I think Irv senses me hearing it.
He downshifts and looks over at me as we come to a halt in the long line of cars struggling to go south into Calistan. Apparently Hollywood actor contacts don’t get you through this particular line any faster than trucks loaded with chickens and doe-eyed Mexican children. It seems everyone wants into Calistan, no matter how bad it is. As if beyond that wall is some fantastically green lawn that will make them finally happy.
“Listen, kid,” says Irv. “You’ll be fine. I’ll keep an eye on you, okay? If it gets hot… you don’t like something… I promise I’ll get you right out. You got my number. Okay?”
I smile. My mouth is dry.
Five million in gold.
Life-changing money.
But why do I want to change my life? Other than the fact that I don’t have one. So, in my case… I’d have to get a life first. Then I could change it.
“I’m good,” I croak. But both of us know I’m not. And why do I feel like a real James Bond more than when I was driving the James Bond movie product placement in the last moments of the Super Bowl? Or maybe not
Bond himself, but some kind of real-world less-glamorous spy crossing a border where the rules change with the wind. I’m probably just hung over. The latest Bond movie was all over Havana. Its marketing is like a virus inside my hard drive. All I need is some sleep and I’m sure the feeling will defrag.
“Okay,” Irv grumbles, gripping the old leather-wrapped steering wheel with both hands and staring straight ahead. “Here we go then.”
We approach the checkpoint. Guards glare at Irv like they want to murder him on the spot. All of them are Persian, or Arab, or whatever they are that made them Middle Eastern once. Muslim I guess. And all of them look roided out to combat-gorilla levels. They need to be; they’re wearing a ton of gear. Each one has a heavy automatic rifle across his back. AK-2000s. The fifty-caliber kind. If it goes down, they’re ready to make lots of big holes in everyone and everything. Never mind the accuracy.

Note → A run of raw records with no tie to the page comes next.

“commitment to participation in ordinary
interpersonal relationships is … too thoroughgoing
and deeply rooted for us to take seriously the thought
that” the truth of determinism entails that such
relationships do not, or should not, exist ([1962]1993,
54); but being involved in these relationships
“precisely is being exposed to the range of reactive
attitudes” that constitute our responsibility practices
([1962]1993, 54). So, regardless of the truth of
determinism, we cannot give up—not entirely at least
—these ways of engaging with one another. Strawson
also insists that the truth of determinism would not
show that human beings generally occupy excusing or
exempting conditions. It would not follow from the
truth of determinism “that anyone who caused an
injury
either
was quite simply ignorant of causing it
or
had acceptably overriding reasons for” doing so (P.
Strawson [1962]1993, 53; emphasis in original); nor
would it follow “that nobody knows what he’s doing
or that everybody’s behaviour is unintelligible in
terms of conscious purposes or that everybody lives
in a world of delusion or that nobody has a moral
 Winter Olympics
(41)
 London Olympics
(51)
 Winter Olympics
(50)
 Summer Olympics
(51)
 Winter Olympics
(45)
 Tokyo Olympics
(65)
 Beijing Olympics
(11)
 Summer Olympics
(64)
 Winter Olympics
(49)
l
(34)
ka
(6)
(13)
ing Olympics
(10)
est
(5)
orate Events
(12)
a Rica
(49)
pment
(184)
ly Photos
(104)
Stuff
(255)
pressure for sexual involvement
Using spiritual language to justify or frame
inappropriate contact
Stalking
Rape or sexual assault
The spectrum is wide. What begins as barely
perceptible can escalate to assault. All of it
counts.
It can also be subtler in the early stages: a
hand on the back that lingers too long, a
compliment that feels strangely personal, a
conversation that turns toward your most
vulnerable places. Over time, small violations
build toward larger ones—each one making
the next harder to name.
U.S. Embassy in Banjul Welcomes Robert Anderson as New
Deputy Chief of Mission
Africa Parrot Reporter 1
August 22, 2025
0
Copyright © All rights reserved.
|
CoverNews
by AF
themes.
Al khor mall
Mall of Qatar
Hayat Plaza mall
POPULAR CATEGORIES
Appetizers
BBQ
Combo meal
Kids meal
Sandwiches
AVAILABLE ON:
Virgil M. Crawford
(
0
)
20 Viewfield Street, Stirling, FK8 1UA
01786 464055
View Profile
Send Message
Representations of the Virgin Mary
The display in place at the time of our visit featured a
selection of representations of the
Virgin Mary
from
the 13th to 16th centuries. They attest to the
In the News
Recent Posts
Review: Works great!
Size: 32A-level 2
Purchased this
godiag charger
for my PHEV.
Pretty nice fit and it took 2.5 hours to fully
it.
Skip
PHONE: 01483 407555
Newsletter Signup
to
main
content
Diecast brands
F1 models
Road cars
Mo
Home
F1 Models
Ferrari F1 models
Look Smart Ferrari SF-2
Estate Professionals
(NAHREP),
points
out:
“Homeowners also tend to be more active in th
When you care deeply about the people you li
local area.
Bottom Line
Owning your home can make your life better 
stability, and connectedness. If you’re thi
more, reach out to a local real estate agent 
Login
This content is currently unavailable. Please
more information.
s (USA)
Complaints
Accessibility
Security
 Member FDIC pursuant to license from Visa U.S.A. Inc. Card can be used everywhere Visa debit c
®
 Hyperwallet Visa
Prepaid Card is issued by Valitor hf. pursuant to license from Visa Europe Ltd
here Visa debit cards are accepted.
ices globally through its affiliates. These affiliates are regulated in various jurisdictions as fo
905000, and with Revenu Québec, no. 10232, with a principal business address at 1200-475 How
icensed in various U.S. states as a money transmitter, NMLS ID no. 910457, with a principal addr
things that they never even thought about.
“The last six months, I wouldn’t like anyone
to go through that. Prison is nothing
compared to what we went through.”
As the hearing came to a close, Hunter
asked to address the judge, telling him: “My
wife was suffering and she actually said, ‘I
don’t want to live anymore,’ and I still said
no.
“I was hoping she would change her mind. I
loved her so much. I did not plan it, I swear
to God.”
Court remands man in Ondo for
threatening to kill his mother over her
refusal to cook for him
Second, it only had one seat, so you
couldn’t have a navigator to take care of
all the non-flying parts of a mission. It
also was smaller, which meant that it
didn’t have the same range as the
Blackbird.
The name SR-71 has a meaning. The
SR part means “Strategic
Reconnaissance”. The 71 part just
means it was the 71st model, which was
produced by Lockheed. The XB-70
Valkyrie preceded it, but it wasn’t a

Irv smiles and nods politely like we’re going through a car wash. Even bows a little while sitting in the seat of his Porsche. I think his English suddenly gets worse as they ask questions. Maybe that helps somehow when you’re crossing hostile foreign borders. A moment later, we’re waved through and watched with sullen contempt as we pass.
Beyond the high, almost ancient-world grandeur of the arched border gates, we enter a vast courtyard where trucks and limos wait. Streams of people are crossing on foot through roped lanes and watched by more guards with little pity and lots of contempt. Irv maneuvers through halting traffic, tapping his horn, indicating he wants to head toward a particular limo, an old-school one. Not one of the hovers you get in most cities. This one is heavy-duty though. An SUV. Armored. And very long.
It occurs to me that it’s easier to take out a hover limo with an RPG than it is to kill a ground vehicle built like a tank. A high-end tank at that.
“There’s our contact,” Irv murmurs. He beeps the Porsche’s horn twice to get us through a stream of heedless foot traffic headed back into Pacifica.